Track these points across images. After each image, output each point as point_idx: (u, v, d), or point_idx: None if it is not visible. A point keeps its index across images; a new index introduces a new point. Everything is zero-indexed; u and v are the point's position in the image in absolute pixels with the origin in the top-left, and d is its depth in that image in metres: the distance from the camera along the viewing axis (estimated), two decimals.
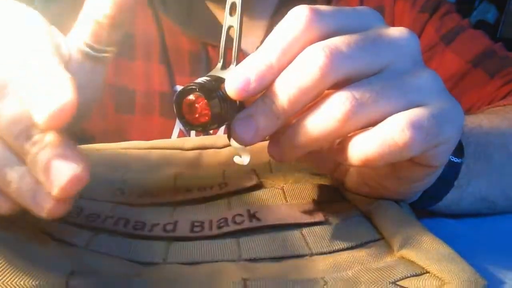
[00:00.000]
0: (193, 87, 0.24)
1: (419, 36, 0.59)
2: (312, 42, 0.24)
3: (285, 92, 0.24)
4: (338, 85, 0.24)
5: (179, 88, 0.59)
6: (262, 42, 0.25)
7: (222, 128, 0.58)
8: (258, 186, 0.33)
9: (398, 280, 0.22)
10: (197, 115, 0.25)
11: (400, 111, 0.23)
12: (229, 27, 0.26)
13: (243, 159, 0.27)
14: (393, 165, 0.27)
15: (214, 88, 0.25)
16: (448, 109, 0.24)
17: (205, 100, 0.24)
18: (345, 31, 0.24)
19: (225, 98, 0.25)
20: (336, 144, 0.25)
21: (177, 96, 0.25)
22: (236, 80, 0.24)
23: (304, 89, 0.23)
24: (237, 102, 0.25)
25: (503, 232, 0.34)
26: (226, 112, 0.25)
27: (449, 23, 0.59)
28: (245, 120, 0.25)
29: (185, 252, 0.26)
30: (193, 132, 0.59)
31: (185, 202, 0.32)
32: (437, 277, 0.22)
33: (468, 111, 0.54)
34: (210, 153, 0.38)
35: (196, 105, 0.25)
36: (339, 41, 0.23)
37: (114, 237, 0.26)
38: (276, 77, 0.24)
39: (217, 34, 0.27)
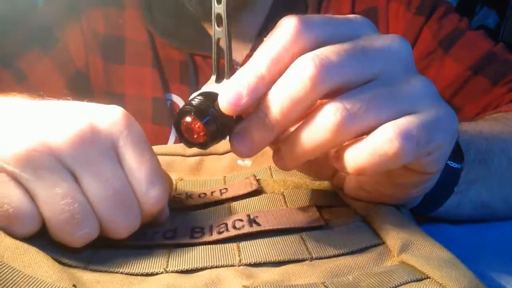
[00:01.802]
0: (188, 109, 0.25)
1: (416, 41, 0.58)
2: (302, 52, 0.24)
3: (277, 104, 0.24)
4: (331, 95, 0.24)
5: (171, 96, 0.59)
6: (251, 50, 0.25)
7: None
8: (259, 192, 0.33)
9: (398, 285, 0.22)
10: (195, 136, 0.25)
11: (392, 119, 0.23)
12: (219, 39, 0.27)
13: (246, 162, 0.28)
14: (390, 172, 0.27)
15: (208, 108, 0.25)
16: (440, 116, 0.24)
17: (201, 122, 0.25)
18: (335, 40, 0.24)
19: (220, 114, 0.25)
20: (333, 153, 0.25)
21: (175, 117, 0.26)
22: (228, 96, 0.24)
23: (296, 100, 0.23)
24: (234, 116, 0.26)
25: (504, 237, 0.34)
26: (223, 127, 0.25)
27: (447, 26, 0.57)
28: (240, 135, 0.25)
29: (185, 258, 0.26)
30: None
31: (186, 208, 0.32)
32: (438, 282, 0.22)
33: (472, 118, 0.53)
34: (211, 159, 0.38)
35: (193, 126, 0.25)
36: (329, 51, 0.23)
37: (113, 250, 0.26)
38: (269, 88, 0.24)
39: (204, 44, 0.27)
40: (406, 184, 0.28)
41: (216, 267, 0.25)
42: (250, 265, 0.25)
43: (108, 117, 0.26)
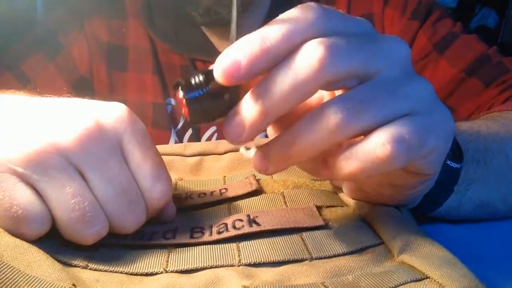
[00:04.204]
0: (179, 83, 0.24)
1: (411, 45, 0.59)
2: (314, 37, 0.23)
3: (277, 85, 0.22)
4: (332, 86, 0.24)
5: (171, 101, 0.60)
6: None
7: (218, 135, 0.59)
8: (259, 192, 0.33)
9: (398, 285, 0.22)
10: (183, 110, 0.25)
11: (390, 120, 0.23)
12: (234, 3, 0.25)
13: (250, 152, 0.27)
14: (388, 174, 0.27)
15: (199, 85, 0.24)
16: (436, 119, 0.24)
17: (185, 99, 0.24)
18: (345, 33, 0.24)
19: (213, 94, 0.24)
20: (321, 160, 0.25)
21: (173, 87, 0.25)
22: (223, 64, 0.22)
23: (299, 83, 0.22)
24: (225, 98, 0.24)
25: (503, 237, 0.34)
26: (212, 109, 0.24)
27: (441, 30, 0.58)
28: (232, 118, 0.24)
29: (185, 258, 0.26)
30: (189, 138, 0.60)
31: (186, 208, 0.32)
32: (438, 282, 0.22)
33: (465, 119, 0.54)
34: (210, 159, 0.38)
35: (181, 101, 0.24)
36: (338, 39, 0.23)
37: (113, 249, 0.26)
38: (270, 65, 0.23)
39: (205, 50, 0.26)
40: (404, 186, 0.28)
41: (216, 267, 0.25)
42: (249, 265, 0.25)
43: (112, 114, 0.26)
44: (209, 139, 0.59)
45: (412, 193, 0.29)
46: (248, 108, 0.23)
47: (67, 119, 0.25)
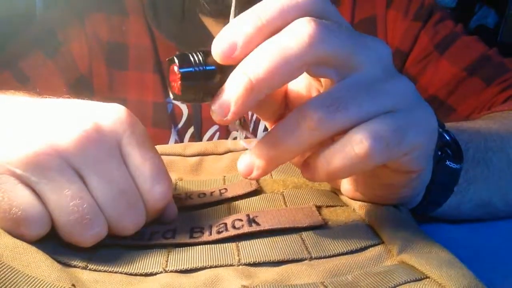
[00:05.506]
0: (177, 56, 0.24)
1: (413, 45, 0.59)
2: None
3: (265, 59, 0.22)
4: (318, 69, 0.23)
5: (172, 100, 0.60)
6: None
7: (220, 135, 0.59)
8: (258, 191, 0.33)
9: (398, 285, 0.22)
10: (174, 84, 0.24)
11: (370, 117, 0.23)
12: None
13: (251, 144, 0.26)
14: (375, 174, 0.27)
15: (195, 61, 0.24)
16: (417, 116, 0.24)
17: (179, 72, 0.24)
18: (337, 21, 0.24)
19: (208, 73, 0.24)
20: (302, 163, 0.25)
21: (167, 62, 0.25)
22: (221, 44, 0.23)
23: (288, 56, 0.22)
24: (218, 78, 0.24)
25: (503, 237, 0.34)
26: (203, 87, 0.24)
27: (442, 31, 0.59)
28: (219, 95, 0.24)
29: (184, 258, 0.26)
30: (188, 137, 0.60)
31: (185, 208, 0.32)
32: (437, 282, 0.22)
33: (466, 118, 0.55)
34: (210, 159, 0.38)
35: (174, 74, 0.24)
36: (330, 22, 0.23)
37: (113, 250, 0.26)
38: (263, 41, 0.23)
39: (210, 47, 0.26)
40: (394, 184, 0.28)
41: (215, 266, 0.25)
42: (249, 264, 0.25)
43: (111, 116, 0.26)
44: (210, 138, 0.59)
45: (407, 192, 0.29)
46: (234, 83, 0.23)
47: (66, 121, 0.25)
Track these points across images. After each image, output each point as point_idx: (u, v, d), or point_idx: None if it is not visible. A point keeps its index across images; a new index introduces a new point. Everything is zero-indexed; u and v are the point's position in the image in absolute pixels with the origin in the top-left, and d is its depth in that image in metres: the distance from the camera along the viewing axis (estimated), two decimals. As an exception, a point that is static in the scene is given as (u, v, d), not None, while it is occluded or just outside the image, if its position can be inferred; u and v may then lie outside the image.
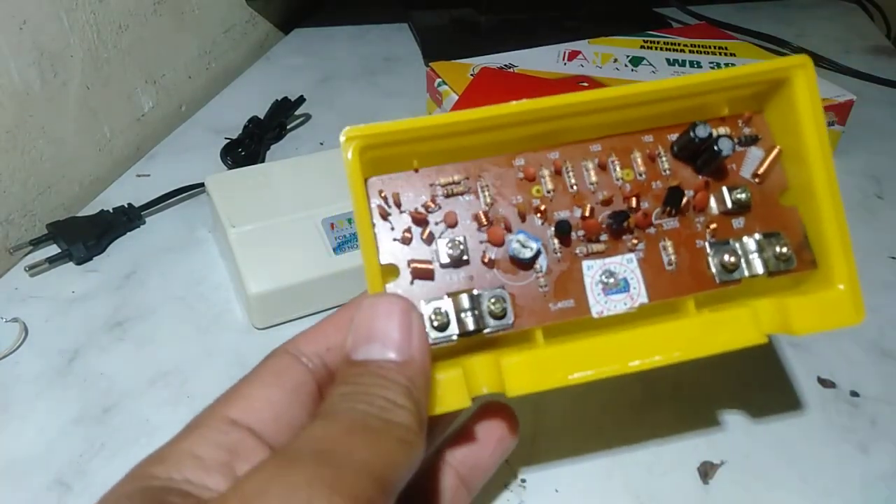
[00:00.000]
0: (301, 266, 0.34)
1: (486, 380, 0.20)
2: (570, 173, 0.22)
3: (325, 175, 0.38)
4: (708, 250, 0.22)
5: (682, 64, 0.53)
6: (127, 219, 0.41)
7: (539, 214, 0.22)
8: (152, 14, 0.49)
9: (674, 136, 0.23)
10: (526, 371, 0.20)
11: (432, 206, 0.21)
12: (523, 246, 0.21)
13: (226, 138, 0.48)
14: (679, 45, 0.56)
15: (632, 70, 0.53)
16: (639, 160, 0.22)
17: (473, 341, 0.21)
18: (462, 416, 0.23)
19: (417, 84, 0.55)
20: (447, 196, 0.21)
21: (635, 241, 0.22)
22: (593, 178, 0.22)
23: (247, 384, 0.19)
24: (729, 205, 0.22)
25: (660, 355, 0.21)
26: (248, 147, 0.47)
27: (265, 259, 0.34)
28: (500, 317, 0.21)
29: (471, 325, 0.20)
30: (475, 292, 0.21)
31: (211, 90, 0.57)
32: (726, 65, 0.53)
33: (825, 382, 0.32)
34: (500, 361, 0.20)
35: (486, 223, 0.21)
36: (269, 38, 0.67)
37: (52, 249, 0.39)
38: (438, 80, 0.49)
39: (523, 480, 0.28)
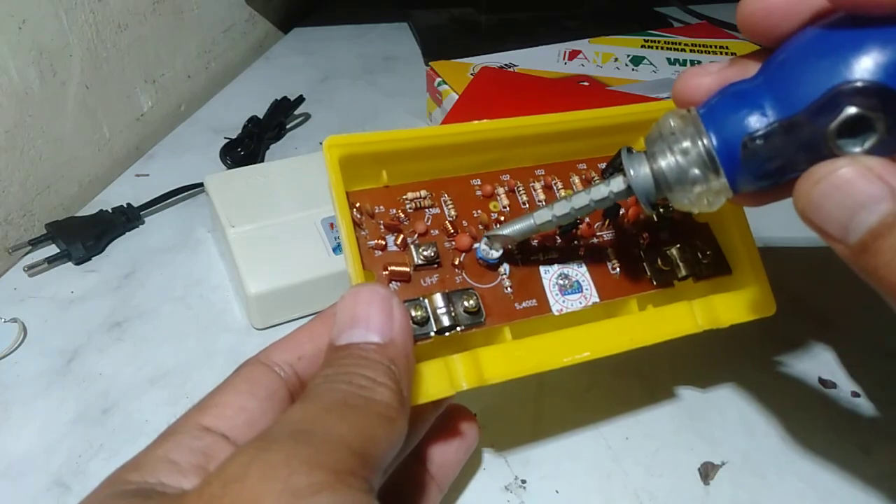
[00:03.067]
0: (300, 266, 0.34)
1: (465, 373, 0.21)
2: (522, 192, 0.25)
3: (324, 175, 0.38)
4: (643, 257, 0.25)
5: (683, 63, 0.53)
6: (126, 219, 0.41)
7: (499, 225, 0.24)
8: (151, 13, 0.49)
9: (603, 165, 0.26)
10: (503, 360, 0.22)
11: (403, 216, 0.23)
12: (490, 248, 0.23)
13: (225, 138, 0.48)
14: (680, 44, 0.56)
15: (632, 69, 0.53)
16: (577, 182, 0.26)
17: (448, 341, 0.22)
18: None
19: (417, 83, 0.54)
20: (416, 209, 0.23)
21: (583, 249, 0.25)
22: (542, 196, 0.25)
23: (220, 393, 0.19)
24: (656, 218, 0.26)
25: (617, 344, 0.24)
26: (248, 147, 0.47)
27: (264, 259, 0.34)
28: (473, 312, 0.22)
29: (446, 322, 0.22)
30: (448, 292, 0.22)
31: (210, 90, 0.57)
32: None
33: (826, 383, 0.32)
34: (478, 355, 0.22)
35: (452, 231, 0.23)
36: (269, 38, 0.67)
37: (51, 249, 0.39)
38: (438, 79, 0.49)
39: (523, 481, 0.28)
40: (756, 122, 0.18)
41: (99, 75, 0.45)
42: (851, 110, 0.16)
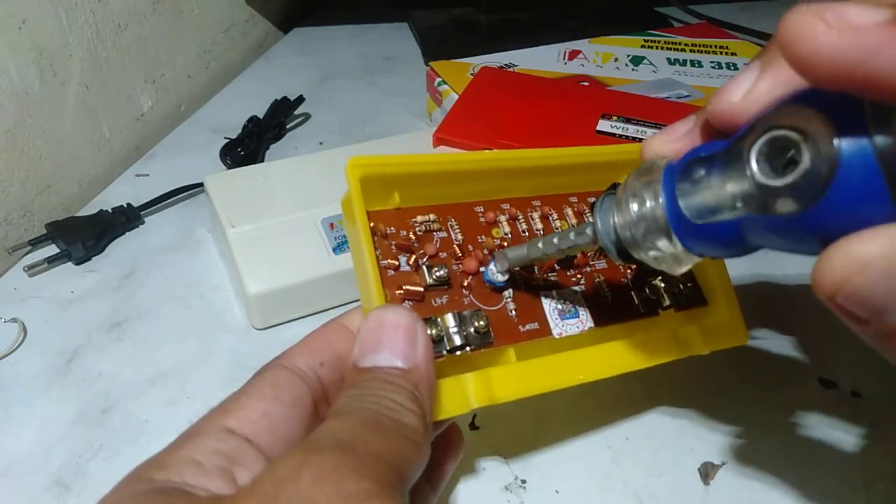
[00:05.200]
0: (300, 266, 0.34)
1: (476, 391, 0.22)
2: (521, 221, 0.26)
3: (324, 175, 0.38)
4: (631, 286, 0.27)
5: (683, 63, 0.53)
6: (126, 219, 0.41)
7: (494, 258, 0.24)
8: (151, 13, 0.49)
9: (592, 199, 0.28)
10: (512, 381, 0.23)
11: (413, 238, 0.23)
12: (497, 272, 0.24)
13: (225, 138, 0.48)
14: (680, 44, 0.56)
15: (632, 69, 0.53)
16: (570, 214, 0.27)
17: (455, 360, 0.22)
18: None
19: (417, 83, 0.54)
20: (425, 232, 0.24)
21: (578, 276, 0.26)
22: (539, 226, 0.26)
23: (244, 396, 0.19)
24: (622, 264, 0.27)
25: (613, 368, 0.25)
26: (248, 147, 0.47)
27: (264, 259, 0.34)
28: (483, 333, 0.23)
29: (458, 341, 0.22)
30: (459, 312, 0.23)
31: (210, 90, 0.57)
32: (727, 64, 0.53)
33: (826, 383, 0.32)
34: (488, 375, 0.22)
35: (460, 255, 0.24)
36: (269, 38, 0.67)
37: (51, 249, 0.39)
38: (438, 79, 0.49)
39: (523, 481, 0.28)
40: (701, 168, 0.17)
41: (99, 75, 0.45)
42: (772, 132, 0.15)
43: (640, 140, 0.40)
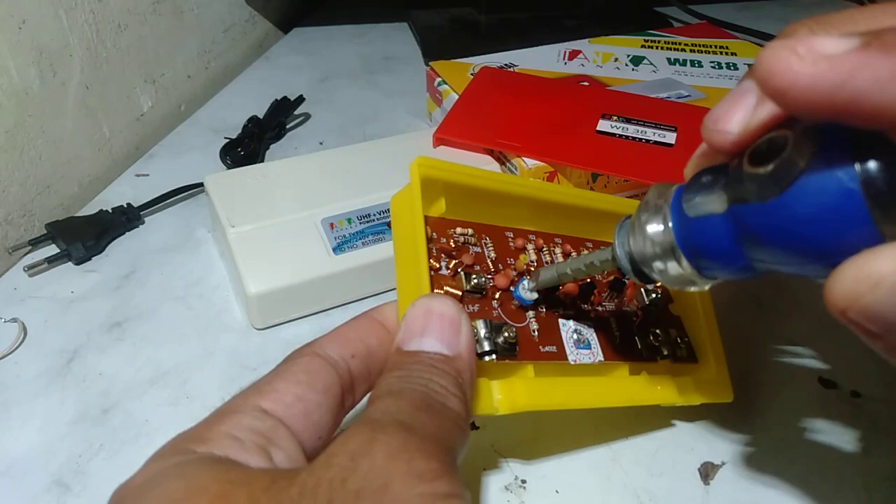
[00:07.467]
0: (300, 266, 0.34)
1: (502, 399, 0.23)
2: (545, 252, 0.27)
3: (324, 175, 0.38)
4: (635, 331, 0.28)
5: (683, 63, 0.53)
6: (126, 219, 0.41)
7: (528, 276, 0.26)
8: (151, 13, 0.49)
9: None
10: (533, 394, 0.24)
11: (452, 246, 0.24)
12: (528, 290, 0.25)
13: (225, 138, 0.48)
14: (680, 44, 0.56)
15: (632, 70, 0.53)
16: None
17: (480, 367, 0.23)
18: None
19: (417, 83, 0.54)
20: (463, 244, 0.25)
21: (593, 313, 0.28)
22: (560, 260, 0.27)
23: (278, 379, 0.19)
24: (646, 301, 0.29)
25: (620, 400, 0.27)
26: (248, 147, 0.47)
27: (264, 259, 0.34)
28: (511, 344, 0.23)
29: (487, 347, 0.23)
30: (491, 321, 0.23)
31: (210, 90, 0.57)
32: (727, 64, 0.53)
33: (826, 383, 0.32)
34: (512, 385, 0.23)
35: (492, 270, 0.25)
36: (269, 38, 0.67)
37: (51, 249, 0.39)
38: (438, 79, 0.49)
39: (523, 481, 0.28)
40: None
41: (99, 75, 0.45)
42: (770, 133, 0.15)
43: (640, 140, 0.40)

**********

DIRECTIONS = Transcribe the lines above between the line holding "19: (225, 98, 0.25)" and the line holding "39: (217, 34, 0.27)", inclusive, exactly as they stand and with nothing added.

COMPLETED TASK =
19: (225, 98, 0.25)
20: (336, 144, 0.25)
21: (177, 96, 0.25)
22: (236, 80, 0.24)
23: (304, 89, 0.23)
24: (237, 102, 0.25)
25: (503, 232, 0.34)
26: (226, 112, 0.25)
27: (449, 23, 0.59)
28: (245, 120, 0.25)
29: (185, 252, 0.26)
30: (193, 132, 0.59)
31: (185, 202, 0.32)
32: (437, 277, 0.22)
33: (468, 111, 0.54)
34: (210, 153, 0.38)
35: (196, 105, 0.25)
36: (339, 41, 0.23)
37: (114, 237, 0.26)
38: (276, 77, 0.24)
39: (217, 34, 0.27)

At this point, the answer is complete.